Ten commandments of feedback.

All these commandments spring from the fundamental principle that people have a right to their individuality and integrity. Except in the case of a special training programme, that also implies that feedback should only be offered in private.

1. Offer feedback on observed behaviour not on perceived attitudes (what you saw him or her do rather than what you think he or she was thinking or intending): 'You were gripping that pencil so tightly that your knuckles went white' rather than 'You were very aggressive'.

2. Offer a description of what you saw and how you felt, rather than a judgment. 'When you started to shout, I felt anxious' rather than 'It was a bad idea to raise your voice'.

3. Focus on behaviour which can be changed. It is not helpful to tell someone that a nervous twitch is a distraction. A persistent drumming on the table or tapping of the foot, however, can be eliminated and so could be commented on.

4. Choose which aspects are most important and limit yourself to those. Nobody can concentrate on changing everything at once. Set priorities mentally before you give feedback and concentrate on the first few items on the list.

5. Ask questions rather than make statements. That approach both allows individuals the responsibility of reaching their own conclusions, and forces them to think about the issues. 'How else could you have reacted when..' rather than 'You should have ...'.

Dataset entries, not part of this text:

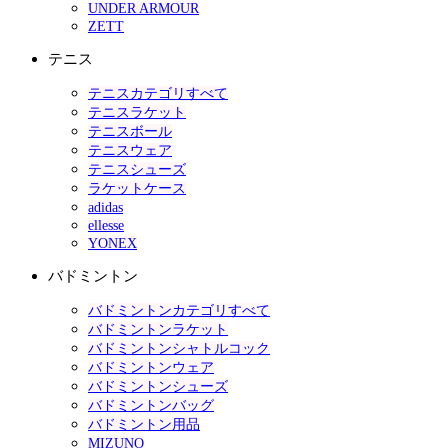
UNDER ARMOUR
ZETT
テニス
テニスカテゴリすべて
テニスラケット
テニスボール
テニスウェア
テニスシューズ
ラケットケース
adidas
ellesse
YONEX
バドミントン
バドミントンカテゴリすべて
バドミントンラケット
バドミントンシャトルコック
バドミントンウェア
バドミントンシューズ
バドミントンバッグ
バドミントン用品
MIZUNO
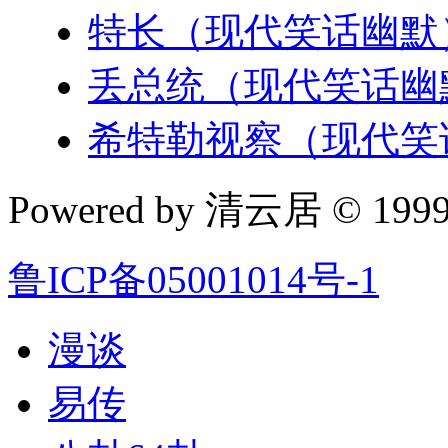
特长（现代笑话幽默
丢总统（现代笑话幽
希特勒视察（现代笑
Powered by 清云居 © 1999-
鲁ICP备05001014号-1
漫谈
易传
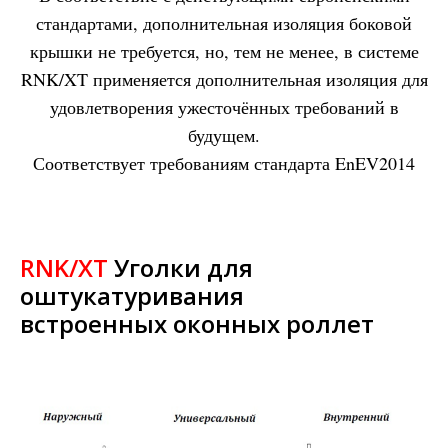
стандартами, дополнительная изоляция боковой
крышки не требуется, но, тем не менее, в системе
RNK/XT применяется дополнительная изоляция для
удовлетворения ужесточённых требований в
будущем.
Соответствует требованиям стандарта EnEV2014
RNK/XT
Уголки для
оштукатуривания
встроенных оконных роллет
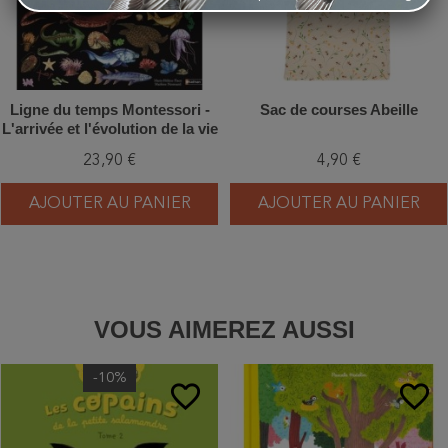
Ligne du temps Montessori -
Sac de courses Abeille
L'arrivée et l'évolution de la vie
sur terre - 2 grandes frises
23,90 €
4,90 €
Montessori + stickers
AJOUTER AU PANIER
AJOUTER AU PANIER
VOUS AIMEREZ AUSSI
-10%
favorite_border
favorite_border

6. Set the ground rules in advance. Tell people by what criteria they are to be judged. In any training event, let them know that there will be no report back into the organisation of what happens and that they are free to experiment and make mistakes.

7. Comment on the things that an individual did well, as well as areas for improvement. It is important that people feel empowered by the process if they are to work positively at improving their performance. If the experience leaves them feeling inadequate or humiliated, it will have been counterproductive. Because of our cultural inhibitions about accepting praise, it is particularly important that praise is sincere and given about very specific items of behaviour. In that way, even the most diffident delegate will accept it.

8. Relate all your feedback to specific items of behaviour: don't waffle about general feelings or impressions. 'I liked it when you went to the door and let him in' rather than 'There was a very friendly atmosphere'. In that way, somebody can learn from it and do it again. You cannot 'do' a friendly atmosphere again, but you can go to the door and let somebody in.

9. Observe everyone's personal limits. If you offer too much feedback at once, the shutters will go up in your victim's face. From just before that moment onward, you will be counteracting any help that you have given.

10. Before offering any feedback consider its value for the receiver. If there is none, keep quiet.

BUT: Break any of these commandments of feedback, providing that you understand the rule and its purpose, and that what you propose to do is going to achieve your ends more efficiently, with due regard to the individual.